Problem statement.
From the data below, copy out every line in which the word "Riga" occurs.

Extracted records:
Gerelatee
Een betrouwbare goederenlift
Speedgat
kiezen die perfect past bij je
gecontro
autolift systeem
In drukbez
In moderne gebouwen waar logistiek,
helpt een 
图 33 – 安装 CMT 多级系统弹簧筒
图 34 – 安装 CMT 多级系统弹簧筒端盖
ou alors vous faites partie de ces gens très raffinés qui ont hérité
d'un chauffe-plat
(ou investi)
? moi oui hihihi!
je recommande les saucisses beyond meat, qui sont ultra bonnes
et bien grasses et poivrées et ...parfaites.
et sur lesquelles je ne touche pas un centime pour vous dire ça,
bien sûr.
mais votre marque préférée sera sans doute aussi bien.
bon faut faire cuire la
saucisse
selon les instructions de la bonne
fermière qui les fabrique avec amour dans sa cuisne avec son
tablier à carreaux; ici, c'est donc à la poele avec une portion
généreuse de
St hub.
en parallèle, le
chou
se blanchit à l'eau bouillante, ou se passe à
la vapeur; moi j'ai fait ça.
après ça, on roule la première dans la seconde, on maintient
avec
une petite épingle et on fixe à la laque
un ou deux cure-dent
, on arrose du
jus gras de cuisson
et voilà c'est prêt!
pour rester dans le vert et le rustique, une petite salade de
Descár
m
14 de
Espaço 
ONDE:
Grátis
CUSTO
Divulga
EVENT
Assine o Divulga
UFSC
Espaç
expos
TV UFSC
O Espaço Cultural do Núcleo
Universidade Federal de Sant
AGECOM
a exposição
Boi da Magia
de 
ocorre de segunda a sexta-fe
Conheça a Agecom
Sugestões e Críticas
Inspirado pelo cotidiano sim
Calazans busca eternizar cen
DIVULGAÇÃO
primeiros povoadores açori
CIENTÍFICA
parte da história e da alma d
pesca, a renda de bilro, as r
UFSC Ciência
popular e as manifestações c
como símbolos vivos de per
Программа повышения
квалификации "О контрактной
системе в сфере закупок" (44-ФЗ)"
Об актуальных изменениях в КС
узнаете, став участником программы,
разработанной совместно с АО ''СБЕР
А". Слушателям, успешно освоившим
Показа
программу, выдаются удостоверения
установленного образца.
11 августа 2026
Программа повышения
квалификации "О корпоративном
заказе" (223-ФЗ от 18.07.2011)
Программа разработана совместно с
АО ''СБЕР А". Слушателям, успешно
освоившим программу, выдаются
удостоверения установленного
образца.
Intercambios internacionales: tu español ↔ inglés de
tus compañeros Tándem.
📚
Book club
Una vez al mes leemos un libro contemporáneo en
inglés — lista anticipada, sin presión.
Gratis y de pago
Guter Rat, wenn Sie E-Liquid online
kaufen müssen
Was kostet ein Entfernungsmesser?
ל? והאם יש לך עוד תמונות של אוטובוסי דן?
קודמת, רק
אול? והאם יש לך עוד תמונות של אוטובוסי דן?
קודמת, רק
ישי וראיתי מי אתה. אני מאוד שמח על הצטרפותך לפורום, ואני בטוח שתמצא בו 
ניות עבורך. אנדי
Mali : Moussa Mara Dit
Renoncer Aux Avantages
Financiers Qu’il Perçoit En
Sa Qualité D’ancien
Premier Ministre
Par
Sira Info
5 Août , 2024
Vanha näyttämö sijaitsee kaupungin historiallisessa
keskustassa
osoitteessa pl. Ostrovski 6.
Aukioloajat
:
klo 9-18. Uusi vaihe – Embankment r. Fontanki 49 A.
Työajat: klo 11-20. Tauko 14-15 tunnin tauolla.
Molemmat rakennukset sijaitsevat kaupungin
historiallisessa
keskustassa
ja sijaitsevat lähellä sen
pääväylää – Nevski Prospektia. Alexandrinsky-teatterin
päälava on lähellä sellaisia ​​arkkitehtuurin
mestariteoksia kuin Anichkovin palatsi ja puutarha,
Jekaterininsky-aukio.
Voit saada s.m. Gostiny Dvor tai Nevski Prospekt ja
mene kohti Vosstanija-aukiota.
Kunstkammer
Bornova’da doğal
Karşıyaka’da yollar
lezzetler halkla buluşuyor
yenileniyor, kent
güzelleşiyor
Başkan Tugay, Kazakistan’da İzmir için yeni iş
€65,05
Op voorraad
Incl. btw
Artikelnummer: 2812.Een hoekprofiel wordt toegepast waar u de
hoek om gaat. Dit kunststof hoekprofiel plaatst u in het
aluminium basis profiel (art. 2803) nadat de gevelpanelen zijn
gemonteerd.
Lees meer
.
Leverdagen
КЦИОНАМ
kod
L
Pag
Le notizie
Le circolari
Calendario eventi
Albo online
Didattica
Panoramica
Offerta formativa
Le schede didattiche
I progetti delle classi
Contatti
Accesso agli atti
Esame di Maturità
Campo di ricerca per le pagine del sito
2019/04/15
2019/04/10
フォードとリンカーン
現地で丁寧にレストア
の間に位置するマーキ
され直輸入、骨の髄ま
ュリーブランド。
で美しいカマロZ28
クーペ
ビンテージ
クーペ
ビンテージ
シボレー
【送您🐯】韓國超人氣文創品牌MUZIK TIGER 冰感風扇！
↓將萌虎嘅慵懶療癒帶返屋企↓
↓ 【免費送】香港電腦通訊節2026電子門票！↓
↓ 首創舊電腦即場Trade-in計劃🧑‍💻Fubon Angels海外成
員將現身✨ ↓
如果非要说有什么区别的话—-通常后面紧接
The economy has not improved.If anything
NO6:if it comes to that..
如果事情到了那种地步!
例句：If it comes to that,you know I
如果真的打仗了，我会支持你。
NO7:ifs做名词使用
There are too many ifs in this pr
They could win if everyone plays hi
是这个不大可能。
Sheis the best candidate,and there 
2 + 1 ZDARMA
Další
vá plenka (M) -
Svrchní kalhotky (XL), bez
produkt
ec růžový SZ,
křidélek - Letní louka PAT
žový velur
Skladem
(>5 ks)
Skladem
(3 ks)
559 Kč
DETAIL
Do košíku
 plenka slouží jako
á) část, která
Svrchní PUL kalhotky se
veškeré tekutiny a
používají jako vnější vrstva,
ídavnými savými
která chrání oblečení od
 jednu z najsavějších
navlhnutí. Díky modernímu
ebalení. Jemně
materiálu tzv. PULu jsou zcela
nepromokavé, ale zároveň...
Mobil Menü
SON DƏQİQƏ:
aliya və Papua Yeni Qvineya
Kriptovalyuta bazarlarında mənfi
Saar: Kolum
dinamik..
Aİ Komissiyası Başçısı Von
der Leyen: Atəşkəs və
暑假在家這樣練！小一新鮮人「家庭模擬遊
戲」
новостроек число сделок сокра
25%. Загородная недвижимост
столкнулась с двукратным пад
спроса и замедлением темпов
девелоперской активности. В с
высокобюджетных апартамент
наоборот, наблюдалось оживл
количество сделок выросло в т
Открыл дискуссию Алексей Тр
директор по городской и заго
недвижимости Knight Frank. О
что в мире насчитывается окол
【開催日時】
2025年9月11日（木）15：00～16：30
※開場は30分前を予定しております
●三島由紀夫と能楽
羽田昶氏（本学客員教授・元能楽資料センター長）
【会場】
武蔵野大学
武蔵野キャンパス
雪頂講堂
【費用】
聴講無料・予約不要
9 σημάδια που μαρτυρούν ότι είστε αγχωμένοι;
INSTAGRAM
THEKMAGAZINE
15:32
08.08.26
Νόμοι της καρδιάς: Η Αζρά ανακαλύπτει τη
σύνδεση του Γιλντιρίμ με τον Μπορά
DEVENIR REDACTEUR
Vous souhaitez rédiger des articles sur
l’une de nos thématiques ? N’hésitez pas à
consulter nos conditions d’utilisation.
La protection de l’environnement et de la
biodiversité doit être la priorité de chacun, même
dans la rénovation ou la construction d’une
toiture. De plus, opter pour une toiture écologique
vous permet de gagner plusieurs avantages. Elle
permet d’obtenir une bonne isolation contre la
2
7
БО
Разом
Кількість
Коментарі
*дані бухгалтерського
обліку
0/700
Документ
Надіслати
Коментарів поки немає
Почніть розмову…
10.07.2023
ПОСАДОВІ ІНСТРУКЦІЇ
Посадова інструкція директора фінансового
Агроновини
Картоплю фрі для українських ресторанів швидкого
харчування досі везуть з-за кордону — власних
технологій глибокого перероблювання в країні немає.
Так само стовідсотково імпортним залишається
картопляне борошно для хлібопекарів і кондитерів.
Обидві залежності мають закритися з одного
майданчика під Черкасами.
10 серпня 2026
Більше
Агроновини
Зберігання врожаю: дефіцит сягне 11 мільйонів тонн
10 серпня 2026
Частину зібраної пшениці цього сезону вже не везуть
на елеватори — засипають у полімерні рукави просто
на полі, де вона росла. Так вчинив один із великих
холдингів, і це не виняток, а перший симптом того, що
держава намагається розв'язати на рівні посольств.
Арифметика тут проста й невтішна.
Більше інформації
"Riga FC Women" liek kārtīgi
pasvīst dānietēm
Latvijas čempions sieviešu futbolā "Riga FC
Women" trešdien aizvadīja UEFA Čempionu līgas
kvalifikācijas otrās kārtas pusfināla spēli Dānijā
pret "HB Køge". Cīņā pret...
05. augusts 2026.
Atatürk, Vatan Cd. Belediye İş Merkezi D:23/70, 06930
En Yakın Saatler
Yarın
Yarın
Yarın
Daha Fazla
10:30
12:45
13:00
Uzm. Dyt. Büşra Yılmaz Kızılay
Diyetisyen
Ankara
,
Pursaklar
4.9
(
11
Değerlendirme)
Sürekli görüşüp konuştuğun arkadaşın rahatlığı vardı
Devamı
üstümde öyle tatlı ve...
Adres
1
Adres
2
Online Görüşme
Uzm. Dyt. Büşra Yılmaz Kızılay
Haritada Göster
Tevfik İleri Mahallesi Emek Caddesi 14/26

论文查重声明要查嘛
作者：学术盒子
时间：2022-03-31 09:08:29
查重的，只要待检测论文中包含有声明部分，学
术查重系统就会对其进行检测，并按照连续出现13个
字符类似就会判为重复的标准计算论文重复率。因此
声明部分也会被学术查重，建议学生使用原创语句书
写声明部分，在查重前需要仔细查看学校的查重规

Answer for the task.
"Riga FC Women" liek kārtīgi
Latvijas čempions sieviešu futbolā "Riga FC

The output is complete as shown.